• [What this task involves]:
Could you copy the entries from the start through the line containing "ENTREVISTA A BORJA NISO", replacing "Менеджер" with "Консультант" and changing nothing else, and give back only those lines?

********************

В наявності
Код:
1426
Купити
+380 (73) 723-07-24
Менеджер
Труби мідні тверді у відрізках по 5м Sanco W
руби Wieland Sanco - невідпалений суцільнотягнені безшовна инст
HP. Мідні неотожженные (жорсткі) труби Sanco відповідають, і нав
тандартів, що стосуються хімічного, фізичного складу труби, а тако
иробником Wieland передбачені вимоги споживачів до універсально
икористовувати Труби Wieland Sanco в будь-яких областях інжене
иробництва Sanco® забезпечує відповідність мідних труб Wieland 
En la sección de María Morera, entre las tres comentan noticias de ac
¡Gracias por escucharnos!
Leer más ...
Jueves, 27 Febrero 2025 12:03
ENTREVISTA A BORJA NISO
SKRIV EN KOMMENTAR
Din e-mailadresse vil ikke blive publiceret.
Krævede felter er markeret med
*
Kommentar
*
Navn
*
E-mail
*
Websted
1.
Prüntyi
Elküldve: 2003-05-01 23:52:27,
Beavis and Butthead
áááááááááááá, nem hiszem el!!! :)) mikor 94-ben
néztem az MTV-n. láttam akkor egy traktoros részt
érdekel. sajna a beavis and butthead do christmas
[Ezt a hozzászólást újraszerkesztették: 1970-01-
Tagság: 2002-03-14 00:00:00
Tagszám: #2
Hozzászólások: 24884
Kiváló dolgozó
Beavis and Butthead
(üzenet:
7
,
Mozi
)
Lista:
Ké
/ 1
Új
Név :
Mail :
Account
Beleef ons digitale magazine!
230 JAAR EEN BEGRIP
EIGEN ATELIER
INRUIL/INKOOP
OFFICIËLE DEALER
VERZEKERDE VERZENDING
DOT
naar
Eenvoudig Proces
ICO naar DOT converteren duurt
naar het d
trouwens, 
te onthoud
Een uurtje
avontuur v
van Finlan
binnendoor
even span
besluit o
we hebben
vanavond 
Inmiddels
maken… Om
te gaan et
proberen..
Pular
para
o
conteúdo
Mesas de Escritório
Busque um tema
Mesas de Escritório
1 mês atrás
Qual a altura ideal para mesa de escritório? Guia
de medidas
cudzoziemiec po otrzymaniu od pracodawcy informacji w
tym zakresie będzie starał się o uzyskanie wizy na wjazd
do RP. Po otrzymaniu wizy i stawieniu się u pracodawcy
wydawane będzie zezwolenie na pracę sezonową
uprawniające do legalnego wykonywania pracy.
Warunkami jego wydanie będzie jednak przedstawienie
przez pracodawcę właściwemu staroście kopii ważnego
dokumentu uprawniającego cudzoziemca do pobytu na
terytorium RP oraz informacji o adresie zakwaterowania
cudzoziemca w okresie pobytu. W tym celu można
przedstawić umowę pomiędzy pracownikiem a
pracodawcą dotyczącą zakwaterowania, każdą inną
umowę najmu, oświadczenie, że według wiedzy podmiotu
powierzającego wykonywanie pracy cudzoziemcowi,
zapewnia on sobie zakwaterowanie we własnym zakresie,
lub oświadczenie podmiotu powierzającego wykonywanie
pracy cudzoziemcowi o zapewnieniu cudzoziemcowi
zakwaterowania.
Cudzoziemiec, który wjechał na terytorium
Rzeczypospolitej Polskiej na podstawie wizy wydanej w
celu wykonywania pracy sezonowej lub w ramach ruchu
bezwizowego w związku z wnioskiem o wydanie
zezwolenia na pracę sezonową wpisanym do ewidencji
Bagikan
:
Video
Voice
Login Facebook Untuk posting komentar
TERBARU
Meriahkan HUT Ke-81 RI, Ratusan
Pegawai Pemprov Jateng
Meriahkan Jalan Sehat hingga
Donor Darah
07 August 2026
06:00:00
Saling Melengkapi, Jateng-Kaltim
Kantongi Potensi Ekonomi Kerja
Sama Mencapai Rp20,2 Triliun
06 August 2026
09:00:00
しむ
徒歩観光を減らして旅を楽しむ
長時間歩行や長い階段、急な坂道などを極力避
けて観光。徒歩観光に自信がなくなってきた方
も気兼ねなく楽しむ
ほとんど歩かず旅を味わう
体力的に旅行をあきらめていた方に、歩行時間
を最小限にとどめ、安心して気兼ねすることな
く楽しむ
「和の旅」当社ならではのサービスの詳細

********************

• [Answer to this problem]:
В наявності
Код:
1426
Купити
+380 (73) 723-07-24
Консультант
Труби мідні тверді у відрізках по 5м Sanco W
руби Wieland Sanco - невідпалений суцільнотягнені безшовна инст
HP. Мідні неотожженные (жорсткі) труби Sanco відповідають, і нав
тандартів, що стосуються хімічного, фізичного складу труби, а тако
иробником Wieland передбачені вимоги споживачів до універсально
икористовувати Труби Wieland Sanco в будь-яких областях інжене
иробництва Sanco® забезпечує відповідність мідних труб Wieland 
En la sección de María Morera, entre las tres comentan noticias de ac
¡Gracias por escucharnos!
Leer más ...
Jueves, 27 Febrero 2025 12:03
ENTREVISTA A BORJA NISO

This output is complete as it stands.